= Lycée international de Ferney-Voltaire =

School in Ferney-Voltaire, France

Lycée international de Ferney-Voltaire is a public secondary school in Ferney-Voltaire, Ain, Auvergne-Rhône-Alpes, France. The school serves junior high school (collège) and senior high school/sixth form college (lycée) students. It has a branch campus in Saint-Genis-Pouilly.

The school has British, Dutch, German, Italian, Spanish, and Swedish sections. In addition to Ferney-Voltaire and Saint-Genis-Pouilly, it serves Prévessin-Moëns.

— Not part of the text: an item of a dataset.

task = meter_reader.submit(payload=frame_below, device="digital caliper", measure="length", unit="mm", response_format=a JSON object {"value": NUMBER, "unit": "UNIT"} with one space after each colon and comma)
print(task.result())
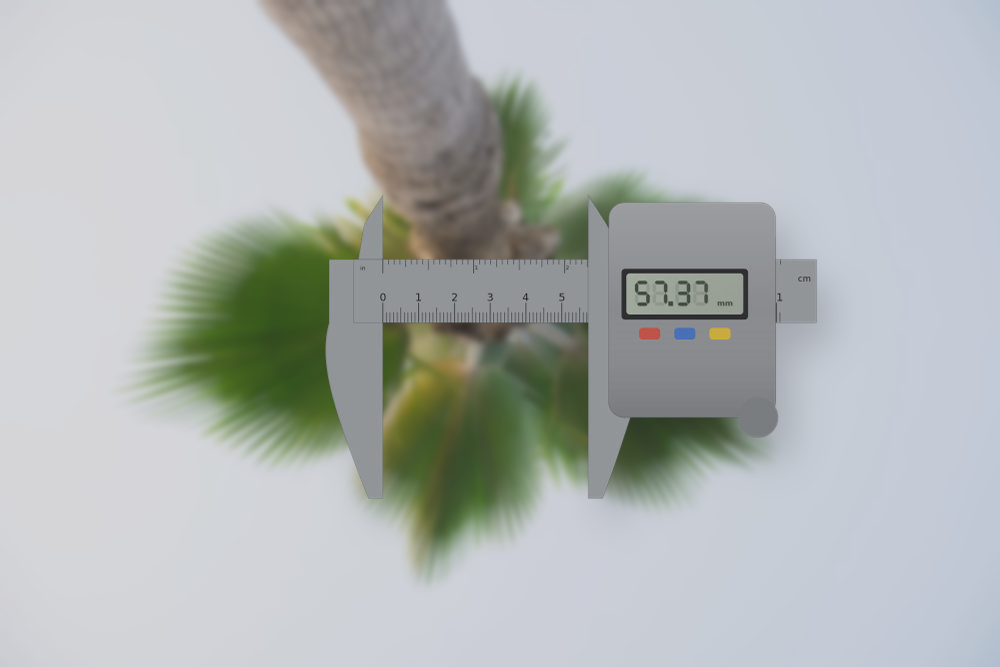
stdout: {"value": 57.37, "unit": "mm"}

As of 2018 it had about 1,000 junior high students and 1,655 senior high/sixth-form students, making a total of about 2,655 students.

==History==
It was established with 28 6ème students in 1961 as the Collège d’enseignement général de Ferney-Voltaire, becoming the Collège d’enseignement secondaire municipal de Ferney-Voltaire in 1970. The following year its 2nd class opened with 70 students, and the school was nationalised in 1972. It was made an international school by decree of 21 March 1978. Its current main campus opened in 1983. A senior high expansion and boarding facility opened in 1992.

The Saint Genis Pouilly branch campus opened in 2016. it is in the Porte de France Nord development and occupies 13000 sqm.